## Task statement
In the passage on aircraft takeoff-weight optimization, how many design variables make up the proposed vector x?

## Exercise passage
[Start of Attachment]
A feature of this work is the inclusion of the input value (preliminary approximation) of the takeoff mass $W_{TO }^{in}$ into vector x. Based on $W_{TO}^{in}$, the output (refined) value of the takeoff weight $W_{TO }^{out}$ is calculated, and then the value of the objective function $W_{TO }^{+}$ = $W_{TO }^{out}$ + ψ, where ψ is the value of the penalty function that implements the requirements of the constraints. The convergence of the optimization process is ensured when $W_{TO}^{in}$ ≈ $W_{TO}^{out}$ = $W_{TO}^{+}$. For variable $W_{TO}^{in}$, the first index in vector x should be used. Therefore, in this work, the proposed vector x consists of 14 design variables: x = [$W_{TO}^{in}$, AR₁, AR₂, ${\mathsf{\Lambda }}_1$, ${\mathsf{\Lambda }}_2$, ${\lambda }_1$, ${\lambda }_2$, δ₁, ${\overline{L}}_2$, ${\overline{S}}_2$, V, W/S, δ₂, α], where: $W_{TO}^{in}$—the input value of the takeoff weight, [kg]; AR₁, AR₂—the aspect ratio of the forward and aftward lifting surfaces, respectively; ${\mathsf{\Lambda }}_1$, ${\mathsf{\Lambda }}_2$—sweep angles of the leading edges of the forward and aftward lifting surfaces, respectively, [°]; ${\lambda }_1$, ${\lambda }_2$—taper ratios of the forward and aftward lifting surfaces, respectively; δ₁—incidence angle of the forward lifting surface, [°]; ${\overline{L}}_2={\displaystyle \frac{L_2}{\overline{c}}}$—the relative distance between the lifting surfaces; ${\overline{S}}_2={\displaystyle \frac{S_2}{S_1}}$—the relative area of the aftward lifting surface compared to the forward lifting surface; V—the flight speed, [m/s]; and W/S—lift system loading, [kg/m²]. The values of the incidence angle δ₂ of the aftward lifting surface and the angle of attack α of the aircraft are carried out by the balancing algorithm within the general optimization cycle.

An information model for NLP optimization includes tools to calculate an aircraft’s takeoff weight based on design variables and assess compliance with constraints.
[End of Attachment]
## Dataset content
[Start of Attachment]
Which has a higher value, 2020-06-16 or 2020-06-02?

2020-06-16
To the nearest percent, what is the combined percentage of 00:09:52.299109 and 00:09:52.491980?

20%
[End of Attachment]
## Problem solution
14 design variables.